=== What you should do ===
Extend the Radio Fukushima article below by writing the next part of it, starting right after its final sentence.

=== Document passage ===
⟨
Technical information
- Licensing authority: MIC
- Power: 5 kW

Links
- Website: rfc.jp

= Radio Fukushima =

Radio station in Fukushima Prefecture, Japan

Radio Fukushima Co., Ltd. (株式会社ラジオ福島), abbreviated as RFC, is a commercial radio station based in Fukushima Prefecture, Japan. It is the only commercial AM radio station in the prefecture and is affiliated with two AM radio networks. Unlike many other stations that have expanded into television, Radio Fukushima remains dedicated solely to radio broadcasting.

==History==
RFC applied for a radio license in May 1953 for four stations: Fukushima (main), Koriyama, Wakamatsu, and Taira (now Iwaki). It received a preliminary license on August 1, 1953, began test broadcasts in November, and commenced regular broadcasts on December 1.

In 1955, RFC applied for a television license to become the first commercial TV station in the prefecture, initially covering Fukushima City with plans to expand. However, the Ministry of Posts and Telecommunications required RFC to merge its television license applications, and the license expired on April 1, 1958.

RFC joined the Japan Radio Network in May 1965 and the National Radio Network in April 1971. The station's power increased to 1 kW in February 1973. After the Fukushima nuclear accident, RFC provided 350 hours of continuous news coverage and aired a special eight-hour program on the first anniversary of the incident.
⟩
=== Material ===
⟨
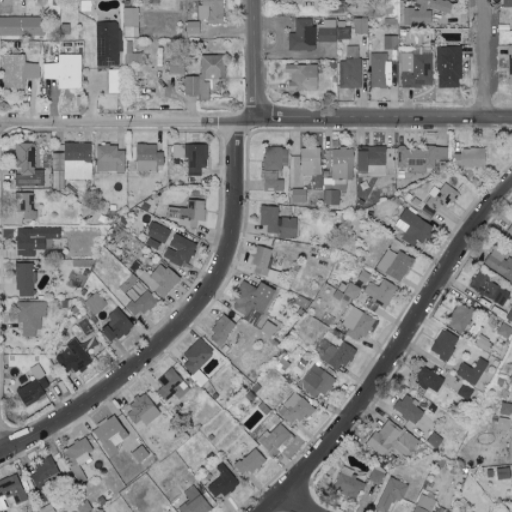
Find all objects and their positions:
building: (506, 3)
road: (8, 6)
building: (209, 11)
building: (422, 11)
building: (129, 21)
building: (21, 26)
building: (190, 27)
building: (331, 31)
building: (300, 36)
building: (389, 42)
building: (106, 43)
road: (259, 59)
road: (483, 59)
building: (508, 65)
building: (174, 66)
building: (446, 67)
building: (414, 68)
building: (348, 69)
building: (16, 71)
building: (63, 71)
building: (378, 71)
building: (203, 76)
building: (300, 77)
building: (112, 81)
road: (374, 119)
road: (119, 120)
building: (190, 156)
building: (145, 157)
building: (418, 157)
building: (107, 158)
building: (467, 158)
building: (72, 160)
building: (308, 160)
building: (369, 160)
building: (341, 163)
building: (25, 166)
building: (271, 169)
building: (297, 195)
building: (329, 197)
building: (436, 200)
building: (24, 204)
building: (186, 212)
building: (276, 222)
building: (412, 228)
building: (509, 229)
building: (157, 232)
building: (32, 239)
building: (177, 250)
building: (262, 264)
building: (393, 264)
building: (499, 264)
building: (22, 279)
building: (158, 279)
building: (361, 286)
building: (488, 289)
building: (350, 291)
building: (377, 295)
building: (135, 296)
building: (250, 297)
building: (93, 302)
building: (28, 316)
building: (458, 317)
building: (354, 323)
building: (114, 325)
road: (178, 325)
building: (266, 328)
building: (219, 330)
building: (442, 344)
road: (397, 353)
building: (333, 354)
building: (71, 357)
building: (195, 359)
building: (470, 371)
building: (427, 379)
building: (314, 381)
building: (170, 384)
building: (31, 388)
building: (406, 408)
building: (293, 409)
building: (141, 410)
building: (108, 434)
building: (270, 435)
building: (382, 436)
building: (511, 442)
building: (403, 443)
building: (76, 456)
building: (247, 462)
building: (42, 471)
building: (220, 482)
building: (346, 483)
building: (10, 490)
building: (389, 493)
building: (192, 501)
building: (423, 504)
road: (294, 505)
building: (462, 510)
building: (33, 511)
⟩
⟨
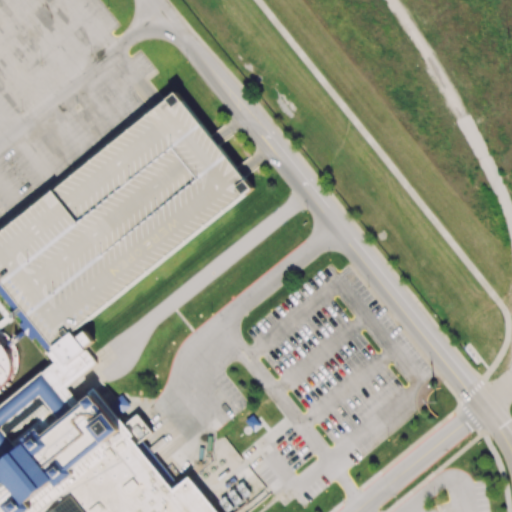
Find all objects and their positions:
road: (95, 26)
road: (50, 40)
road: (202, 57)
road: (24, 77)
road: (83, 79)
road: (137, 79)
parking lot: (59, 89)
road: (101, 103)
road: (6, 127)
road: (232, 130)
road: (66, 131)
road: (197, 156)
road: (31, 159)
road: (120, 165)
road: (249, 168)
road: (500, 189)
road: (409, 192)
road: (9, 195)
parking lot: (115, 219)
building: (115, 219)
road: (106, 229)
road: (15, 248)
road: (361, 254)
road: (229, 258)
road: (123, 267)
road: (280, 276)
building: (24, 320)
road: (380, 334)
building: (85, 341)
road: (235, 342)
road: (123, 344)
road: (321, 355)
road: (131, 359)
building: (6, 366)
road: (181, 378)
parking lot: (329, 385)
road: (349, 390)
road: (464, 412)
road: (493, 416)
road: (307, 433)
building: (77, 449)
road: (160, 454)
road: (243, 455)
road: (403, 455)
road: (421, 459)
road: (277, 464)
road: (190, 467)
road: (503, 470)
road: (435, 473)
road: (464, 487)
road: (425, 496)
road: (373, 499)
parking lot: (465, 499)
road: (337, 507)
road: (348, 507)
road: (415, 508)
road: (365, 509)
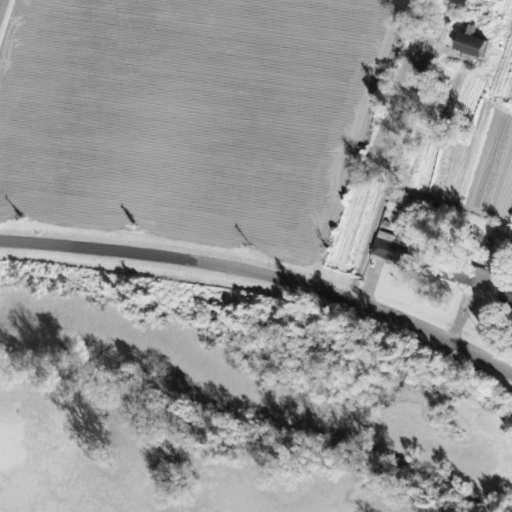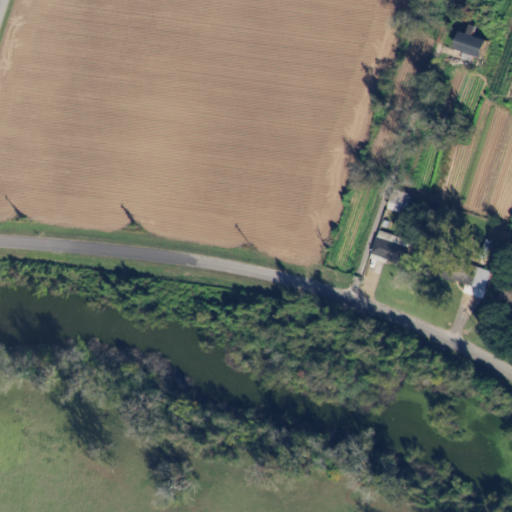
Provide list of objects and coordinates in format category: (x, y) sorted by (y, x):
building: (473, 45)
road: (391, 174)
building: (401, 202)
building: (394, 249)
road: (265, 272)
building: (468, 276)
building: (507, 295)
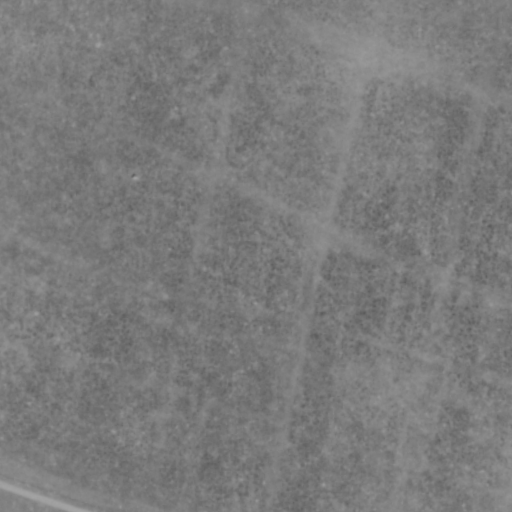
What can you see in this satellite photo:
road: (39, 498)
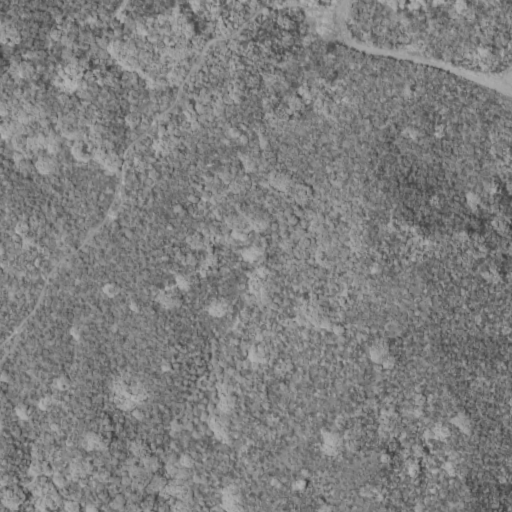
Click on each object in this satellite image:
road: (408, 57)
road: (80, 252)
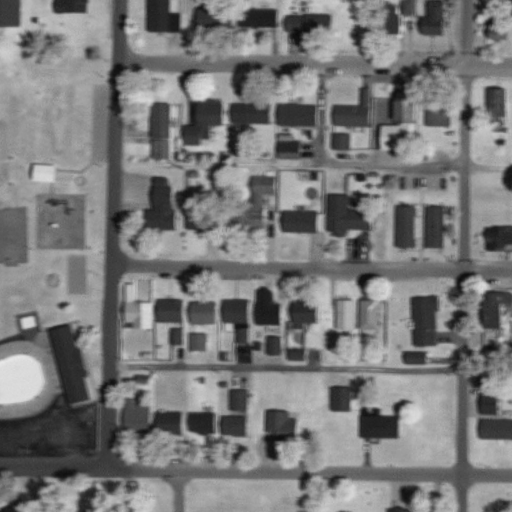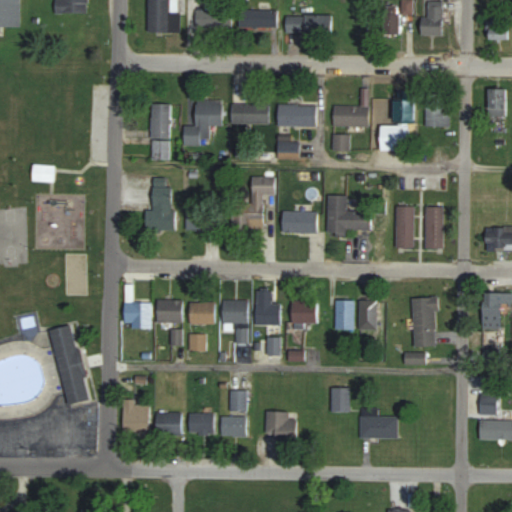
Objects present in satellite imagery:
⟩
⟨
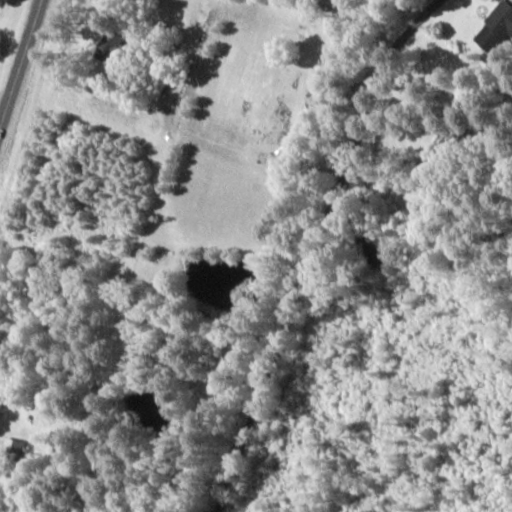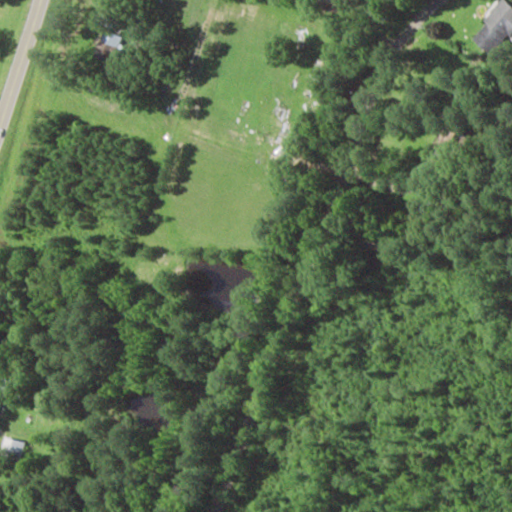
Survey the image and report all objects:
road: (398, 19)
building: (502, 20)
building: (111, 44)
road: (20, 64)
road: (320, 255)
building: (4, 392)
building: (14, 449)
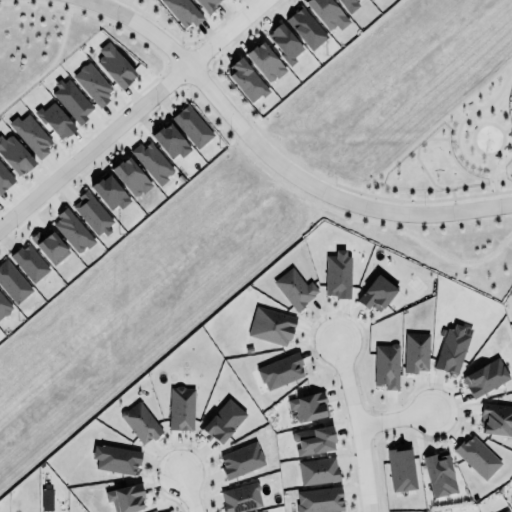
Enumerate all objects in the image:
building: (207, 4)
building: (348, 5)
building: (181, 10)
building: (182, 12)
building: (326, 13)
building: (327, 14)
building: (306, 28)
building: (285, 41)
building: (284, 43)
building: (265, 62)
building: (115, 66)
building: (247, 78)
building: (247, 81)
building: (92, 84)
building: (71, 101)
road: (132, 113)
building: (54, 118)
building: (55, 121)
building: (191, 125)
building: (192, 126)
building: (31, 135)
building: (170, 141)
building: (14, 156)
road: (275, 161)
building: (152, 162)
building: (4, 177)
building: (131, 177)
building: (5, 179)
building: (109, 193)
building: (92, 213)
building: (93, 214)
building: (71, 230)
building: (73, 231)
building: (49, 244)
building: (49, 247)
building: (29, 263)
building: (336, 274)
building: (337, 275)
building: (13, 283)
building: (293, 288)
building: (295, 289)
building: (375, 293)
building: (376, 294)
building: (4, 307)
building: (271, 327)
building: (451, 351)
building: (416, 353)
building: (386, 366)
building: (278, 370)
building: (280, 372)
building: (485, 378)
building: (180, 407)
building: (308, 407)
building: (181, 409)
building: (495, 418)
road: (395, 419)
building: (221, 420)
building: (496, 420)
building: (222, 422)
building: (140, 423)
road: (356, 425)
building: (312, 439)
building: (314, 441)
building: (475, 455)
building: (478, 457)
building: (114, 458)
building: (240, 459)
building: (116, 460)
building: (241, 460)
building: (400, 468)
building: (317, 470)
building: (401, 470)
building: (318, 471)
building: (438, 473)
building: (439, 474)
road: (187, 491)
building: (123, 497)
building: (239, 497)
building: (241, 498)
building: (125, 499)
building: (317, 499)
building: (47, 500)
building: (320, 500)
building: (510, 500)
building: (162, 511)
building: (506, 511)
⟩
=== Result ===
In 2014, RFC was available nationwide to Radiko.jp's premium subscribers. It established a relay station in 2016 and later opened an FM relay station. On September 1, 2020, RFC partnered with Tochigi Broadcasting and Ibaraki Broadcasting to exchange disaster and emergency information. In 2022, broadcasts were temporarily suspended due to damage from the Fukushima earthquake to the FM station's transmitting cable and Haramachi station's equipment.

==Frequencies==
RFC covers much of Fukushima Prefecture with five joint AM-FM transmitters and three supplementary FM-only transmitters in the western part of the prefecture.
- Fukushima: 1458 kHz (JOWR)
- Koriyama: 1098 kHz (JOWO)
- Iwaki: 1431 kHz (JOWW)
- Haramachi: 801 kHz (JOFL)
- Aizuwakamatsu: 1395 kHz (JOWE)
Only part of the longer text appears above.